During our trauma psychotherapy work together, sonali gained greater insight into her core needs as a submissive. She identified freefall subbing as a key contributor to her attraction to abusive Dominants. During the first year of our trauma psychotherapy work, sonali gained skills for screening and setting boundaries with prospective Dominants, and developed strategies for preventing, communicating about, and managing freefall subbing These achievements facilitated her continued healing and post-traumatic growth. sonali used these developing skills to initiate a mutually fulfilling relationship with a Dominant who had the BDSM/kink expertise to meet her core emotional needs as a submissive and thus to reduce the frequency and magnitude of her freefall subbing responses.

Demain (They/Them) had been in a seven-year relationship with Their submissive, levi (he/him). They were both used to daily contact by phone, video chat, and text message. They had fallen into a regular pattern or two regular overnights and one long weekend BDSM/kink session each week. When levi moved overseas to conduct postgraduate field work in an area with limited internet or phone access, Demain found Themselves getting irritable with staff at Their workplace and noticed that They were involving themselves more closely in the intricate details of colleagues’ emotional lives. They found Themselves taking on a relational role within Their workplace that alternated between helicopter parent swooping in to save the day and stern disciplinarian meting out judgements.
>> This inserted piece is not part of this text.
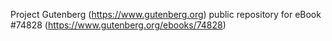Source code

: Project Gutenberg (https://www.gutenberg.org) public repository for
eBook #74828 (https://www.gutenberg.org/ebooks/74828)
Despite being familiar with Dom drop and having developed an effective self-care plan to address it, Demain did not have language to describe freefall Domming and thus did not realise until our psychotherapy session that They were freefall Domming. By providing Demain with psychoeducation to describe and understand Their experience of freefall Domming, Demain was then able to communicate about this experience in a letter to levi, to explain Their needs to friends in a way that meant they could receive emotional support, and to develop an effective, distinct self-care plan for handling freefall Domming.

These examples illustrate how identifying and addressing freefall in therapy can assist people in understanding their core emotional needs, communicating these needs to their partners, and protecting themselves from abusive or unsatisfying relationship situations. By helping people to identify and manage freefall, trauma psychotherapists can support people with BDSM/kink needs to better address their BDSM/kink and trauma-related needs, to develop and sustain satisfying relationships and kinship ties, and to achieve a sense of connectedness and belonging following trauma.

Conclusion and Future Directions

As explained in this article, BDSM/kink relationships are a natural part of human sensory, erotic, and emotional diversity rather than a fringe or “alternative lifestyle”. BDSM/kink is not inherently abusive. BDSM/kink can help people to heal from trauma rather than being the cause of trauma. People’s BDSM/kink relationships can be as meaningful as, or even more meaningful than, their non-BDSM/kink relationships. BDSM/kink is a clinically relevant and appropriate topic to discuss in trauma therapy. Adequate attention to BDSM/kink-related content may be essential to achieving key therapeutic tasks in trauma psychotherapy. Further research from a BDSM/kink-inclusive approach is needed to provide more comprehensive clinical guidance for trauma psychotherapists working with people who are involved or interested in BDSM/kink.